Text to read
>> start

The program has to do this: "Write a function kth_word(s, k) that given a string s and an integer k≥ 1 returns the kth word in string s. If s has less than k words it returns the empty string. We assume all characters of s are letters and spaces. Warning: do not use the split string method."
Here is my code:
def kth_word(s, k):
new =""
word_count = 0
for i in range(0, len(s)):
if s[i] == " " and s[i+1] != " ":
word_count+=1
#try to find how many characters to print until the space
if word_count == k-1:
while i!= " " and i<=len(s): #if it is changed to i<len(s), the output is strange and wrong
new+=s[i]
i=i+1
print(new) #check how new is doing, normally works good
return new
print(kth_word('Alea iacta est', 2))
(I tried my best to implement the code in a right way, but i do not know how)
And depending on the place where you live return new it gives or an error or just an empty answer

You iterate from 0 to len(s)-1 in your first for loop, but you're addressing i+1 which, on the last iteration, is len(s).
s[len(s)] is an IndexError -- it is out of bounds.
Additionally your while loop is off-by-one.
while i!= " " and i<=len(s):
# do something referencing s[i]
Your first condition makes no sense (i is a number, how could it be " "?) and your second introduces the same off-by-one error as above, where i is maximally len(s) and s[len(s)] is an error.
Your logic is a bit off here, too, since you're wrapping this inside the for loop which is already referencing i. This appears to be a takewhile loop, but isn't really doing that.

Warning: do not use the split string method.
So groupby / islice from itertools should work:
from itertools import groupby, islice
def kth_word(s, k):
g = (j for i, j in groupby(s, key=lambda x: x==' ') if not i)
return ''.join(next(islice(g, k-1, k), ''))
words = 'Alea iacta est'
res = kth_word(words, 2) # 'est'
We handle StopIteration errors by setting the optional parameter in next to ''.

You're not allowed to use str.split. If you could, the answer would just be:
def kth_word(s, k):
return s.split()[k]
But if you could write a function that does the same thing str.split does, you could call that instead. And that would certainly show that you understand everything the assignment was testing for—how to loop over strings, and do character-by-character operations, and so on.
You can write a version with only the features of Python usually taught in the first week:
def split(s):
words = []
current = ''
for ch in s:
if ch.isspace():
if current:
words.append(current)
current = ''
else:
current += ch
if current:
words.append(current)
return words
If you know additional Python features, you can improve it in a few ways:
Build current as a list instead of a str and ''.join it.

>> end

[Dataset excerpt]
>> start

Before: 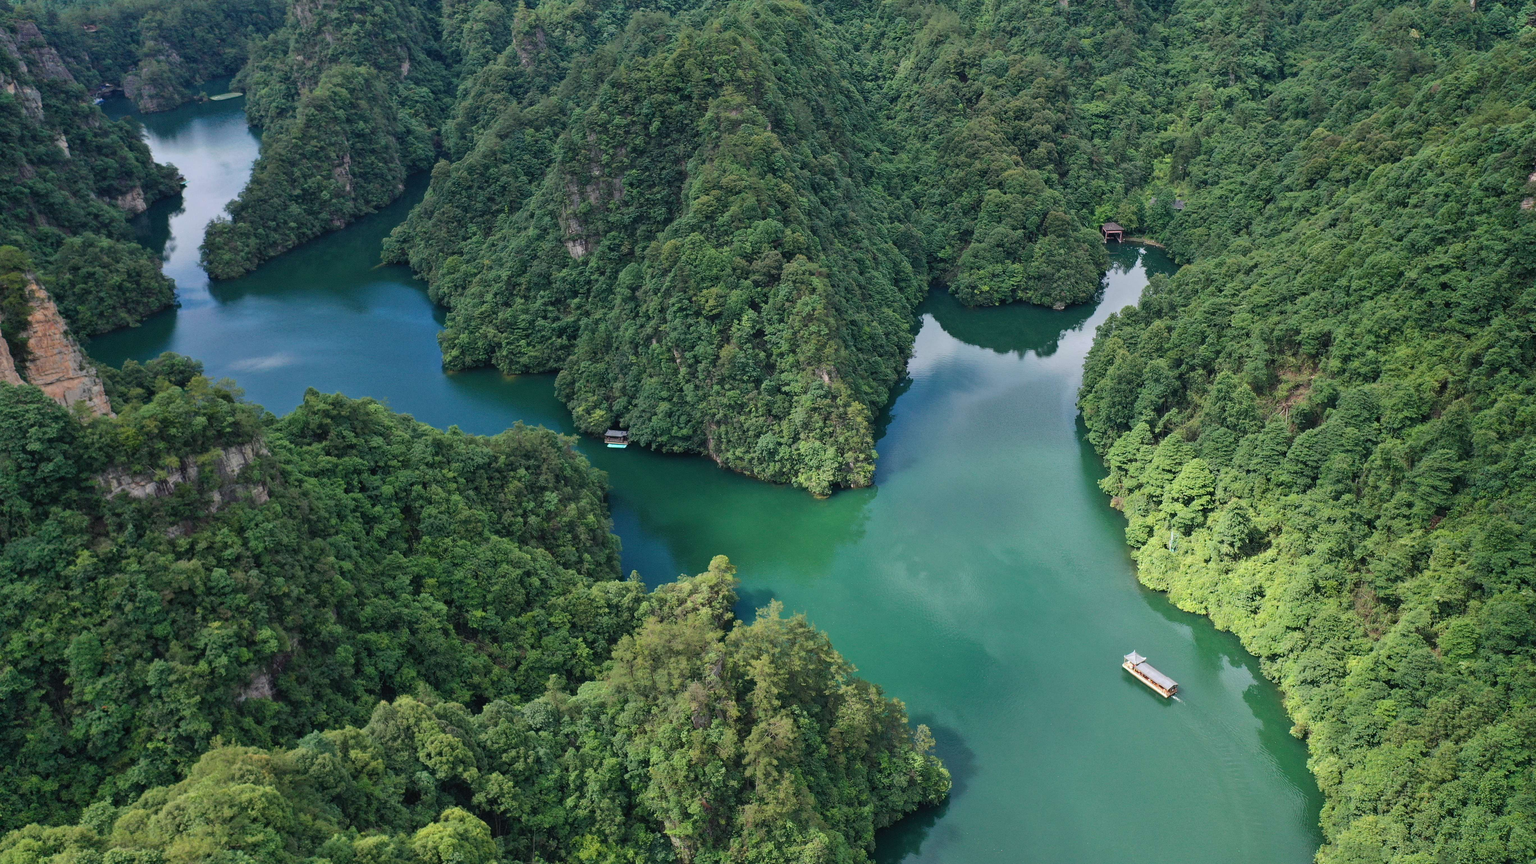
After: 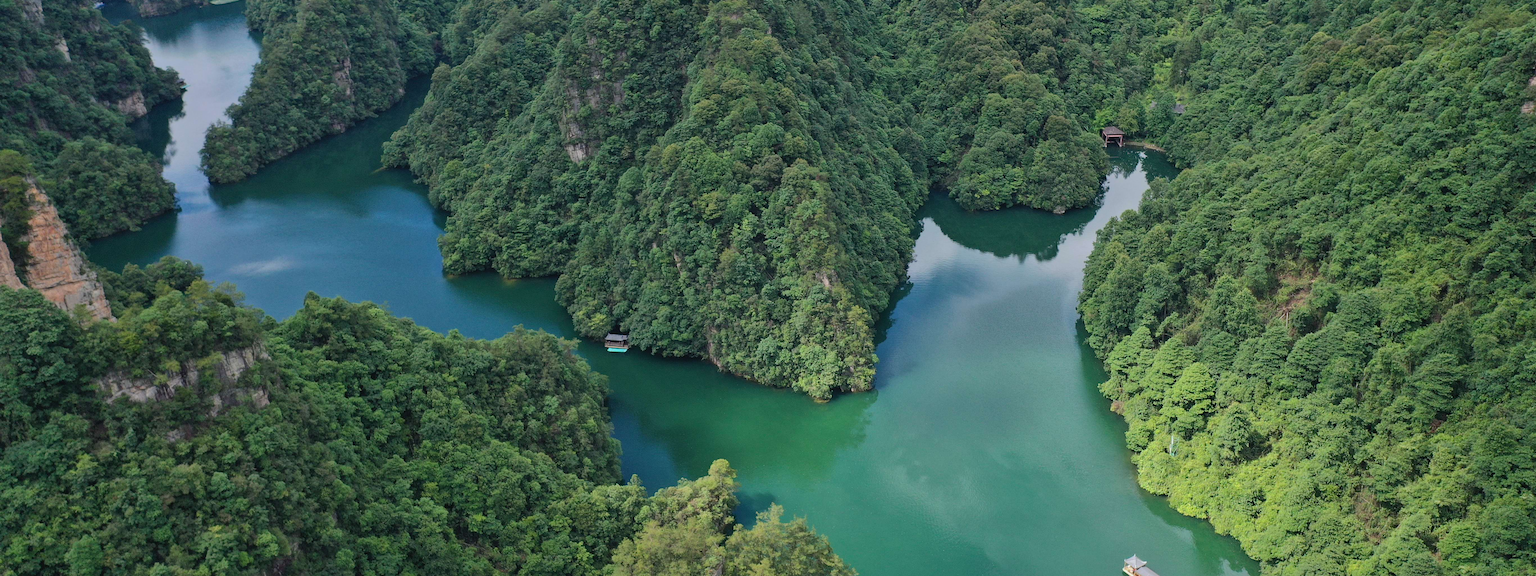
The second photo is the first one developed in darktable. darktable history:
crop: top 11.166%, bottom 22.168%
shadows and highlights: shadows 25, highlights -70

>> end

Actions to take
A) In the forum thread about kth_word, what kind of error does s[len(s)] raise?
B) For each statement, decide whether it agrees with the forum thread about kth_word. Answer yes or no and quote the words of the thread that decide it.
(i) The assignment assumes s contains only letters and spaces.
(ii) If s has fewer than k words, the function should return None.
(iii) The groupby version deals with StopIteration by giving next an optional parameter of ''.
C) Carry on writing the forum thread about kth_word, starting right after its last sentence.
The items come from a separate source, not from the forum thread about kth_word.

Answers in order
A) It raises an IndexError because it is out of bounds.

B)
(i) Yes: "We assume all characters of s are letters and spaces."
(ii) No: "If s has less than k words it returns the empty string."
(iii) Yes: "We handle StopIteration errors by setting the optional parameter in next to ''."

C)
Change those append calls to yield so it splits the string lazily (even better than str.split).
Use str.find or str.index or re.search to find the next space instead of searching character by character.
Abstract out the space-finding part into a general-purpose generator—or, once you realize what you want, find that function in itertools.
Add all of the features we're missing from str.split, like the ability to pass a custom delimiter instead of breaking on any whitespace.
But I think even the basic version—assuming you understand it and can explain how it works—ought to be enough to get an A on the assignment.
And, more importantly, you're practicing the best way to solve problems: reduce them to simpler problems. split is actually easier to write than kth_word, but once you write split, kth_word becomes trivial.

You actually have at least five problems here, and you need to fix all of them.
First, as pointed out by Adam Smith, this is wrong:
for i in range(0, len(s)):
if s[i] == " " and s[i+1] != " ":
This loops with i over all the values up to but not including len(s), which is good, but then, if s[i] is a space, it tries to access s[i+1]. So, if your string ended with a space, you would get an IndexError here.
Second, as ggorlen pointed out in a comment, this is wrong:
while i!= " " and i<=len(s):
new+=s[i[]
When i == len(s), you're going to try to access s[i], which will be an IndexError. In fact, this is the IndexError you're seeing in your example.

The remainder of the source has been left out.